EXERCISE INSTRUCTIONS
Your task is to transcribe the lines from the start of the data below through the line containing "1,1,$1+$1,$8,$9*", inclusive, exactly as they stand and without the pictures.
*****
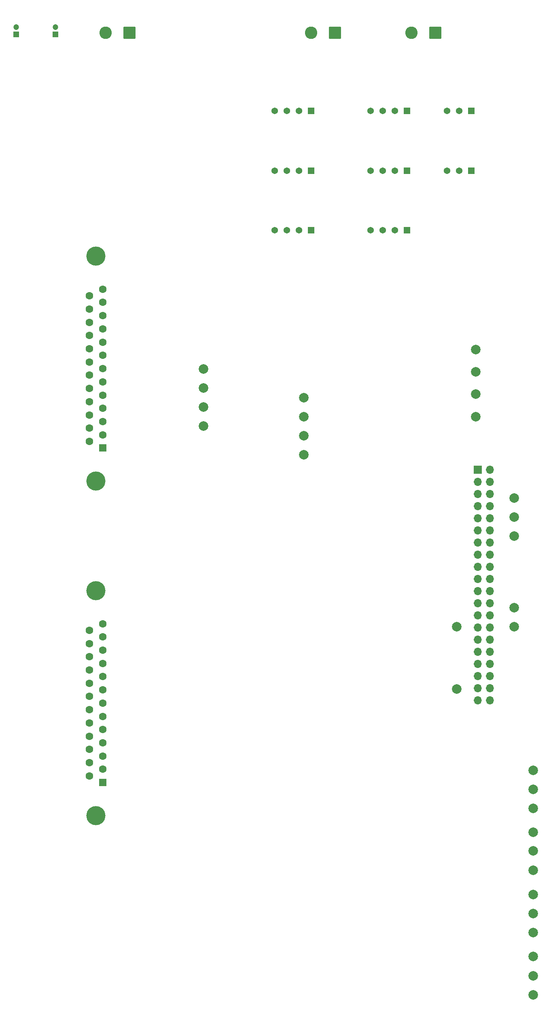
<source format=gbr>
%TF.GenerationSoftware,KiCad,Pcbnew,9.0.0*%
%TF.CreationDate,2025-03-11T18:36:24-04:00*%
%TF.ProjectId,pnp_controller,706e705f-636f-46e7-9472-6f6c6c65722e,rev?*%
%TF.SameCoordinates,Original*%
%TF.FileFunction,Soldermask,Bot*%
%TF.FilePolarity,Negative*%
%FSLAX46Y46*%
G04 Gerber Fmt 4.6, Leading zero omitted, Abs format (unit mm)*
G04 Created by KiCad (PCBNEW 9.0.0) date 2025-03-11 18:36:24*
%MOMM*%
%LPD*%
G01*
G04 APERTURE LIST*
G04 Aperture macros list*
%AMRoundRect*
0 Rectangle with rounded corners*
0 $1 Rounding radius*
0 $2 $3 $4 $5 $6 $7 $8 $9 X,Y pos of 4 corners*
0 Add a 4 corners polygon primitive as box body*
4,1,4,$2,$3,$4,$5,$6,$7,$8,$9,$2,$3,0*
0 Add four circle primitives for the rounded corners*
1,1,$1+$1,$2,$3*
1,1,$1+$1,$4,$5*
1,1,$1+$1,$6,$7*
1,1,$1+$1,$8,$9*
0 Add four rect primitives between the rounded corners*
20,1,$1+$1,$2,$3,$4,$5,0*
20,1,$1+$1,$4,$5,$6,$7,0*
20,1,$1+$1,$6,$7,$8,$9,0*
20,1,$1+$1,$8,$9,$2,$3,0*%
G04 Aperture macros list end*
%ADD10C,1.370000*%
%ADD11R,1.370000X1.370000*%
%ADD12C,2.000000*%
%ADD13C,4.000000*%
%ADD14R,1.600000X1.600000*%
%ADD15C,1.600000*%
%ADD16R,1.200000X1.200000*%
%ADD17C,1.200000*%
%ADD18RoundRect,0.250000X1.050000X1.050000X-1.050000X1.050000X-1.050000X-1.050000X1.050000X-1.050000X0*%
%ADD19C,2.600000*%
%ADD20R,1.700000X1.700000*%
%ADD21O,1.700000X1.700000*%
G04 APERTURE END LIST*
D10*
%TO.C,J13*%
X109920000Y0D03*
X112460000Y0D03*
X115000000Y0D03*
D11*
X117540000Y0D03*
%TD*%
D10*
%TO.C,J15*%
X129920000Y0D03*
X132460000Y0D03*
X135000000Y0D03*
D11*
X137540000Y0D03*
%TD*%
%TO.C,J9*%
X117500000Y12500000D03*
D10*
X114960000Y12500000D03*
X112420000Y12500000D03*
X109880000Y12500000D03*
%TD*%
D12*
%TO.C,TP28*%
X164000000Y-113000000D03*
%TD*%
D10*
%TO.C,J11*%
X146000000Y25000000D03*
X148540000Y25000000D03*
D11*
X151080000Y25000000D03*
%TD*%
D12*
%TO.C,TP20*%
X152000000Y-34300000D03*
%TD*%
%TO.C,TP16*%
X95000000Y-41000000D03*
%TD*%
%TO.C,TP21*%
X160000000Y-56000000D03*
%TD*%
%TO.C,TP1*%
X148000000Y-96000000D03*
%TD*%
%TO.C,TP12*%
X116000000Y-43000000D03*
%TD*%
%TO.C,TP5*%
X164000000Y-133900000D03*
%TD*%
D13*
%TO.C,J2*%
X72500000Y-5400000D03*
X72500000Y-52500000D03*
D14*
X73920000Y-45570000D03*
D15*
X73920000Y-42800000D03*
X73920000Y-40030000D03*
X73920000Y-37260000D03*
X73920000Y-34490000D03*
X73920000Y-31720000D03*
X73920000Y-28950000D03*
X73920000Y-26180000D03*
X73920000Y-23410000D03*
X73920000Y-20640000D03*
X73920000Y-17870000D03*
X73920000Y-15100000D03*
X73920000Y-12330000D03*
X71080000Y-44185000D03*
X71080000Y-41415000D03*
X71080000Y-38645000D03*
X71080000Y-35875000D03*
X71080000Y-33105000D03*
X71080000Y-30335000D03*
X71080000Y-27565000D03*
X71080000Y-24795000D03*
X71080000Y-22025000D03*
X71080000Y-19255000D03*
X71080000Y-16485000D03*
X71080000Y-13715000D03*
%TD*%
D16*
%TO.C,C2*%
X64000000Y41000000D03*
D17*
X64000000Y42500000D03*
%TD*%
D12*
%TO.C,TP24*%
X160000000Y-60000000D03*
%TD*%
D11*
%TO.C,J12*%
X151080000Y12500000D03*
D10*
X148540000Y12500000D03*
X146000000Y12500000D03*
%TD*%
D12*
%TO.C,TP23*%
X160000000Y-64000000D03*
%TD*%
%TO.C,TP4*%
X164000000Y-121000000D03*
%TD*%
%TO.C,TP13*%
X116000000Y-47000000D03*
%TD*%
%TO.C,TP14*%
X95000000Y-33000000D03*
%TD*%
%TO.C,TP31*%
X164000000Y-143000000D03*
%TD*%
D18*
%TO.C,J6*%
X143500000Y41367500D03*
D19*
X138500000Y41367500D03*
%TD*%
D12*
%TO.C,TP2*%
X164000000Y-147000000D03*
%TD*%
%TO.C,TP25*%
X164000000Y-139000000D03*
%TD*%
D11*
%TO.C,J1*%
X137620000Y12500000D03*
D10*
X135080000Y12500000D03*
X132540000Y12500000D03*
X130000000Y12500000D03*
%TD*%
D12*
%TO.C,TP7*%
X160000000Y-79000000D03*
%TD*%
%TO.C,TP19*%
X152000000Y-29650000D03*
%TD*%
%TO.C,TP15*%
X95000000Y-37000000D03*
%TD*%
%TO.C,TP8*%
X116000000Y-35000000D03*
%TD*%
%TO.C,TP10*%
X95000000Y-29000000D03*
%TD*%
%TO.C,TP6*%
X148000000Y-83000000D03*
%TD*%
D11*
%TO.C,J8*%
X117540000Y25000000D03*
D10*
X115000000Y25000000D03*
X112460000Y25000000D03*
X109920000Y25000000D03*
%TD*%
D11*
%TO.C,J14*%
X137580000Y25000000D03*
D10*
X135040000Y25000000D03*
X132500000Y25000000D03*
X129960000Y25000000D03*
%TD*%
D12*
%TO.C,TP30*%
X164000000Y-152000000D03*
%TD*%
%TO.C,TP26*%
X164000000Y-117000000D03*
%TD*%
%TO.C,TP29*%
X164000000Y-129900000D03*
%TD*%
%TO.C,TP9*%
X160000000Y-83000000D03*
%TD*%
%TO.C,TP17*%
X152000000Y-39000000D03*
%TD*%
%TO.C,TP32*%
X164000000Y-156000000D03*
%TD*%
%TO.C,TP3*%
X164000000Y-160000000D03*
%TD*%
D13*
%TO.C,J3*%
X72500000Y-75400000D03*
X72500000Y-122500000D03*
D14*
X73920000Y-115570000D03*
D15*
X73920000Y-112800000D03*
X73920000Y-110030000D03*
X73920000Y-107260000D03*
X73920000Y-104490000D03*
X73920000Y-101720000D03*
X73920000Y-98950000D03*
X73920000Y-96180000D03*
X73920000Y-93410000D03*
X73920000Y-90640000D03*
X73920000Y-87870000D03*
X73920000Y-85100000D03*
X73920000Y-82330000D03*
X71080000Y-114185000D03*
X71080000Y-111415000D03*
X71080000Y-108645000D03*
X71080000Y-105875000D03*
X71080000Y-103105000D03*
X71080000Y-100335000D03*
X71080000Y-97565000D03*
X71080000Y-94795000D03*
X71080000Y-92025000D03*
X71080000Y-89255000D03*
X71080000Y-86485000D03*
X71080000Y-83715000D03*
%TD*%
D12*
%TO.C,TP11*%
X116000000Y-39000000D03*
%TD*%
D16*
%TO.C,C1*%
X55750000Y41000000D03*
D17*
X55750000Y42500000D03*
%TD*%
D12*
%TO.C,TP18*%
X152000000Y-25000000D03*
%TD*%
D18*
%TO.C,J5*%
X122500000Y41367500D03*
D19*
X117500000Y41367500D03*
%TD*%
D18*
%TO.C,J7*%
X79500000Y41367500D03*
D19*
X74500000Y41367500D03*
%TD*%
D12*
%TO.C,TP27*%
X164000000Y-126000000D03*
%TD*%
D20*
%TO.C,J4*%
X152400000Y-50110000D03*
D21*
X154940000Y-50110000D03*
X152400000Y-52650000D03*
X154940000Y-52650000D03*
X152400000Y-55190000D03*
X154940000Y-55190000D03*
X152400000Y-57730000D03*
X154940000Y-57730000D03*
X152400000Y-60270000D03*
X154940000Y-60270000D03*
X152400000Y-62810000D03*
X154940000Y-62810000D03*
X152400000Y-65350000D03*
X154940000Y-65350000D03*
X152400000Y-67890000D03*
X154940000Y-67890000D03*
X152400000Y-70430000D03*
X154940000Y-70430000D03*
X152400000Y-72970000D03*
X154940000Y-72970000D03*
X152400000Y-75510000D03*
X154940000Y-75510000D03*
X152400000Y-78050000D03*
X154940000Y-78050000D03*
X152400000Y-80590000D03*
X154940000Y-80590000D03*
X152400000Y-83130000D03*
X154940000Y-83130000D03*
X152400000Y-85670000D03*
X154940000Y-85670000D03*
X152400000Y-88210000D03*
X154940000Y-88210000D03*
X152400000Y-90750000D03*
X154940000Y-90750000D03*
X152400000Y-93290000D03*
X154940000Y-93290000D03*
X152400000Y-95830000D03*
X154940000Y-95830000D03*
X152400000Y-98370000D03*
X154940000Y-98370000D03*
%TD*%
M02*

</source>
*****
YOUR SOLUTION
<source format=gbr>
%TF.GenerationSoftware,KiCad,Pcbnew,9.0.0*%
%TF.CreationDate,2025-03-11T18:36:24-04:00*%
%TF.ProjectId,pnp_controller,706e705f-636f-46e7-9472-6f6c6c65722e,rev?*%
%TF.SameCoordinates,Original*%
%TF.FileFunction,Soldermask,Bot*%
%TF.FilePolarity,Negative*%
%FSLAX46Y46*%
G04 Gerber Fmt 4.6, Leading zero omitted, Abs format (unit mm)*
G04 Created by KiCad (PCBNEW 9.0.0) date 2025-03-11 18:36:24*
%MOMM*%
%LPD*%
G01*
G04 APERTURE LIST*
G04 Aperture macros list*
%AMRoundRect*
0 Rectangle with rounded corners*
0 $1 Rounding radius*
0 $2 $3 $4 $5 $6 $7 $8 $9 X,Y pos of 4 corners*
0 Add a 4 corners polygon primitive as box body*
4,1,4,$2,$3,$4,$5,$6,$7,$8,$9,$2,$3,0*
0 Add four circle primitives for the rounded corners*
1,1,$1+$1,$2,$3*
1,1,$1+$1,$4,$5*
1,1,$1+$1,$6,$7*
1,1,$1+$1,$8,$9*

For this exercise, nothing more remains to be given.